Platforms large and modest have for years relegated responsibility for bad things that happen to their users onto those aforementioned users and their personal networks. In the example of Yiff.Party, Patreon appears to be following that same playbook. "For creators, we encourage them to focus on connecting more with their fans and focusing on their patrons who care about them and not the ones who are going to upload [their piece of work] somewhere else," Sullivan says.

Creators could use software watermarks or other techniques to root out the culprit. But even that doesn't provide a solid indicator of who did what. In 2003, the Recording Industry Association of America filed 261 lawsuits confronting pirates for allegedly sharing songs over P2P networks—with some misfires. IP addresses weren't immensely helpful in identifying pirates, and sometimes led to faux allegations. Patreon says it collects some information that could point to who'due south pirating, but that information technology's difficult to nail down the culprit or show their intent.

The head of piracy-focused publication Torrentfreak, who goes past Ernesto Van Der Sar, doesn't consider what's going on at Yiff.Party a security issue. He also agrees that it'southward about incommunicable to prevent patrons from leaking content, despite identifying software stickers. "You can compare it to Netflix perhaps," he says. "People with an account at that place can download and share the content with specialized tools. This is content from major companies that's worth billions of dollars and protected past high-course DRM. If that's all the same possible, information technology will be hard for Patreon to forestall information technology from happening."

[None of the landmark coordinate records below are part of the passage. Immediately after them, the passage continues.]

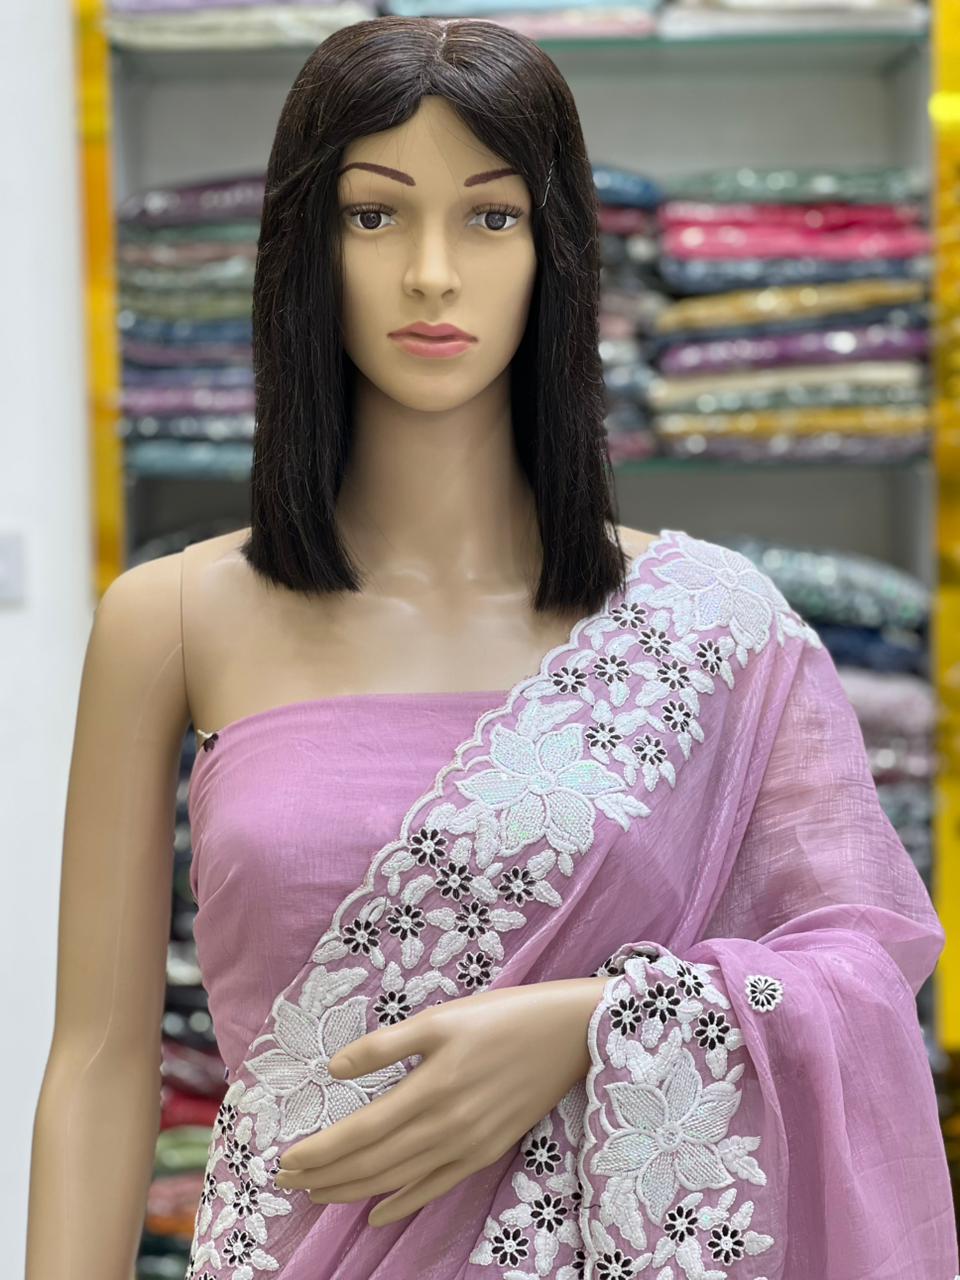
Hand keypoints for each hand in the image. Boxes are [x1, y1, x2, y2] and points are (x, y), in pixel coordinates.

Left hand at [273, 976, 607, 1226]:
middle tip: (286, 1182)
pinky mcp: (486, 1152)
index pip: (360, 1133)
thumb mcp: (441, 1018)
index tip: (284, 1160)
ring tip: (317, 1195)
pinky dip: (402, 1203)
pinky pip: (436, 1187)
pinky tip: (377, 1213)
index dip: (320, 1151)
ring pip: (398, 1180)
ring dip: (353, 1191)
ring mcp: (468, 1146)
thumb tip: (335, 1067)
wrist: (569, 1034)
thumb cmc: (502, 1015)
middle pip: (373, 1163)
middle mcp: (447, 1127)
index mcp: (430, 1089)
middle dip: (325, 1176)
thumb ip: (385, 1045)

Terminal May, a person who went by Jane posted on Yiff.Party'south forum to say they're the mother of one of the models posted on the site and owns the photos as well. "What is the process of removing these," she asked. Ever since, Yiff.Party regulars have dutifully shitposted in the thread, some wondering whether information technology's a troll mail, and others earnestly explaining the credo behind their piracy.

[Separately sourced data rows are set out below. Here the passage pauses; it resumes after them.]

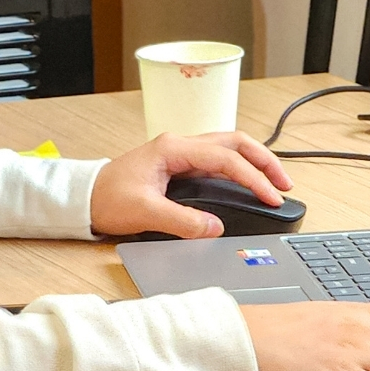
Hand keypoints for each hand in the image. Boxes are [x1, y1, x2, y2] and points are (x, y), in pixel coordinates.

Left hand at [89, 132, 291, 238]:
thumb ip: (182, 221)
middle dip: (264, 161)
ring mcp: (180, 154)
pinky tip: (250, 185)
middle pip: (234, 142)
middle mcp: (179, 145)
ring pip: (228, 149)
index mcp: (173, 148)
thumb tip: (215, 227)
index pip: (225, 158)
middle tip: (285, 185)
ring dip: (254, 163)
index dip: (253, 178)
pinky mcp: (179, 166)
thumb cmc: (106, 198)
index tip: (271, 198)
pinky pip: (218, 162)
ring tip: (275, 184)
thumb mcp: (144, 212)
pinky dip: (239, 170)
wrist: (84, 198)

"There'due south actually nothing you can practise once y'all mail service some good stuff online," said one.

Said some other, "Nothing yous can practise. It's a catch22 scenario: if you don't remove it people keep to pirate but if you do accept it down the piracy just increases."

Said a tertiary, "Hi Jane. Welcome to the Internet." They continued, echoing the first commenter's sentiments. "Even if yous delete information technology from a website someone somewhere all the same has a copy of information technology. . . This is especially true if information technology's hilarious, embarrassing or pornographic in nature. The bigger the deal you lot brand out of it the worst [sic] it gets for you and anyone else involved."